With an accompanying cd, this book provides a rare insight into the innovative ways a community of Haitian migrants in South Florida has maintained religious traditions and familial connections. It demonstrates how religion, ritual and cultural practices affect lives on both sides of the Caribbean, and it debunks myths of exotic and primitive vodou (often spelled "voo doo"), which have long been used against Haitians. As Karen Richman shows, Haitians at home and in migrant settlements make ingenious use of audio and video tapes to extend the boundaries of their ritual spaces and to reinforce the moral and spiritual anchors to one another.

    The book and CD were produced in collaboration to give the reader intimate access to this new expressive media. Sacred songs are recorded on tapes and circulated among the communities. Migrants are able to hear not only the performance sounds - drumming, singing, and chatter - but also a description, as narrators tell of offerings, sacrifices, prayers, and the exchange of possessions.

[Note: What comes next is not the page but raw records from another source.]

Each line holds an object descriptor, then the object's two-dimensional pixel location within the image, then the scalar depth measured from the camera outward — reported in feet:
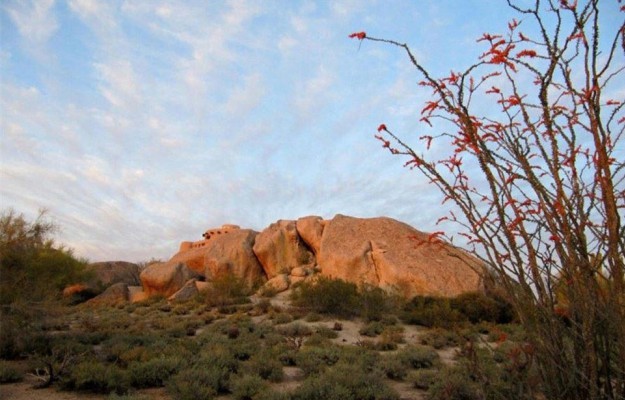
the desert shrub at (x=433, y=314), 52.26
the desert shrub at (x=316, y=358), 31.27
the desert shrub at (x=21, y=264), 37.93
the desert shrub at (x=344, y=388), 24.59
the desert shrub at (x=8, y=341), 34.35
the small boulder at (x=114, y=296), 90.05
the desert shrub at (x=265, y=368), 29.50
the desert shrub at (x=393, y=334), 43.39
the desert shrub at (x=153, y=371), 28.22
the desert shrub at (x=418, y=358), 34.55
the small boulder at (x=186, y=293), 78.33
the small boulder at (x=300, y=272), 84.79
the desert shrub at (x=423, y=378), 28.68
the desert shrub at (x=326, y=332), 45.86
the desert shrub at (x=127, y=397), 23.47
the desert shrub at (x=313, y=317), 55.01
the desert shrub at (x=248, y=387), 25.54
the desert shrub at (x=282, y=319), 53.82
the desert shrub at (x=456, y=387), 24.89
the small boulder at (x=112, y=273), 108.37
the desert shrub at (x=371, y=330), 48.15
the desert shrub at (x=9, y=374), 28.18
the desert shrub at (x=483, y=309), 56.39
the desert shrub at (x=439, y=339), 43.04
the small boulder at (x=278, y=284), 80.38
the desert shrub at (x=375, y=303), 55.52
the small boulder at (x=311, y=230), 92.58
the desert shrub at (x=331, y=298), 58.65
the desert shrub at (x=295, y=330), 46.62
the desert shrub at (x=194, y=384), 24.93
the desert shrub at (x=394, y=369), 30.96
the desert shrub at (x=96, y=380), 26.81
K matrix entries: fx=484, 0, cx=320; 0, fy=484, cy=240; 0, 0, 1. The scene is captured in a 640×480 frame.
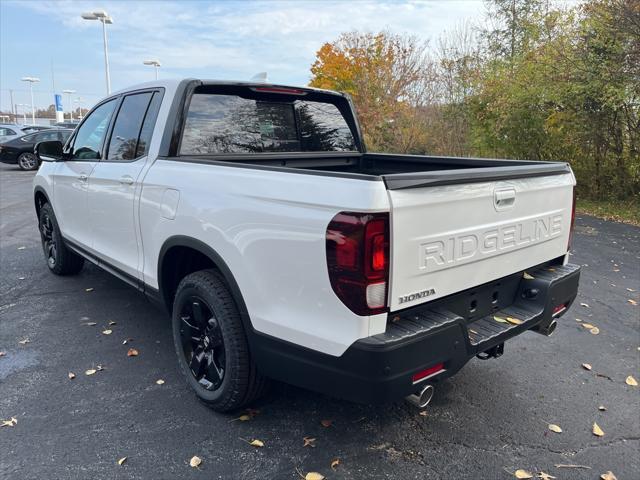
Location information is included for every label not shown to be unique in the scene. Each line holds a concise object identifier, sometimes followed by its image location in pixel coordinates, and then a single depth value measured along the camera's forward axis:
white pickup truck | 2.04
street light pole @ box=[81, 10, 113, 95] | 22.62
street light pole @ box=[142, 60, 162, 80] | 28.52
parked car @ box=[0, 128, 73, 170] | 18.28
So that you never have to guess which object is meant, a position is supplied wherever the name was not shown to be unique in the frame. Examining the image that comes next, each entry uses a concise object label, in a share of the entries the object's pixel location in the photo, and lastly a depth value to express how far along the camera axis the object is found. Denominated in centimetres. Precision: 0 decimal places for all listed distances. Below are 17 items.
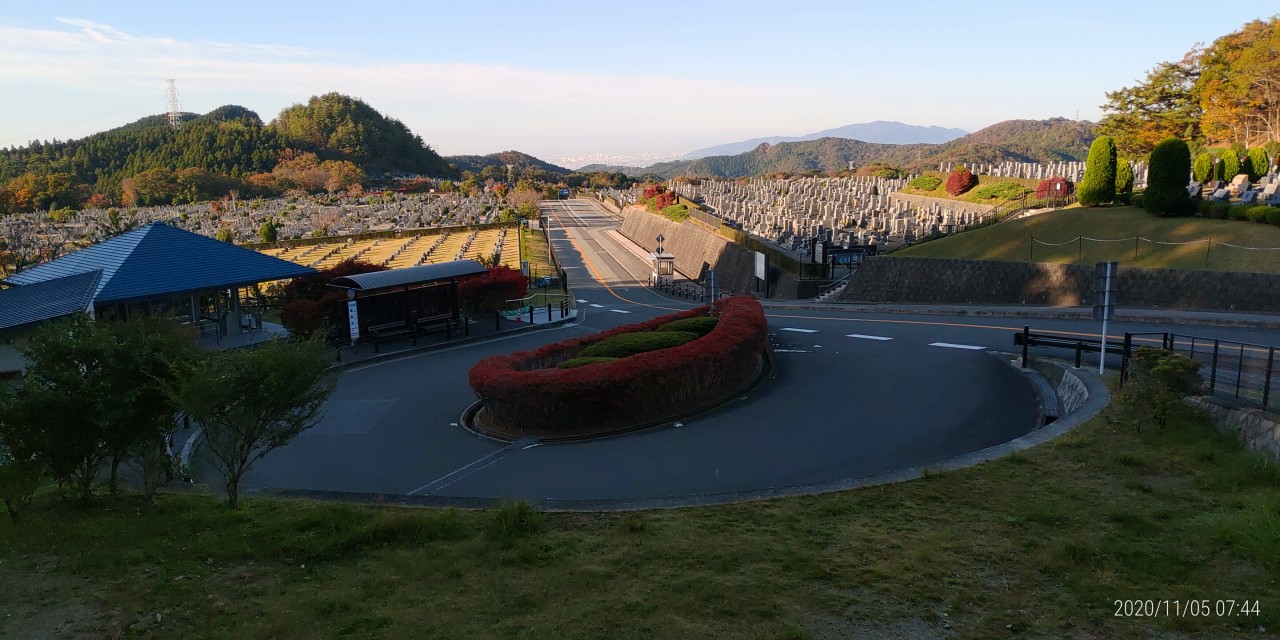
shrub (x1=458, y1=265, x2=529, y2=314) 2458
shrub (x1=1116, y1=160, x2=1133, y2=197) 3014
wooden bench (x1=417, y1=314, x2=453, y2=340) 2161
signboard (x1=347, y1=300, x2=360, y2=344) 2019
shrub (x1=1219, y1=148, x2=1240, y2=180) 3030
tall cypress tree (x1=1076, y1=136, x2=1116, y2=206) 2878
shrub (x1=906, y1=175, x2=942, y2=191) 5400
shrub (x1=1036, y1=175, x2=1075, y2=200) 3484
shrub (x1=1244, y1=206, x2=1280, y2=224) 2217
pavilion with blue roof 1775
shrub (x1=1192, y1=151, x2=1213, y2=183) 3201
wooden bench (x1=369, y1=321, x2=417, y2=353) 2062
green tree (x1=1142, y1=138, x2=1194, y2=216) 2483
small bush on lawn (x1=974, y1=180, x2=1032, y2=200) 4306
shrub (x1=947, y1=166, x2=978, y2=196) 4906
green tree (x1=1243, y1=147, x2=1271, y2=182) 2964
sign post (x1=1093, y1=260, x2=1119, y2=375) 1277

    Spirits who inhabit the bodies of ritual actors are aware of the recording devices and personally address the absent migrants, sometimes warning them of their financial obligations to family members in Haiti. The migrants' dependence on their home village is dramatically reinforced while their economic independence is restricted. Using standard ethnographic methods, Richman's work illuminates the connections among social organization, power, production, ritual, and aesthetics.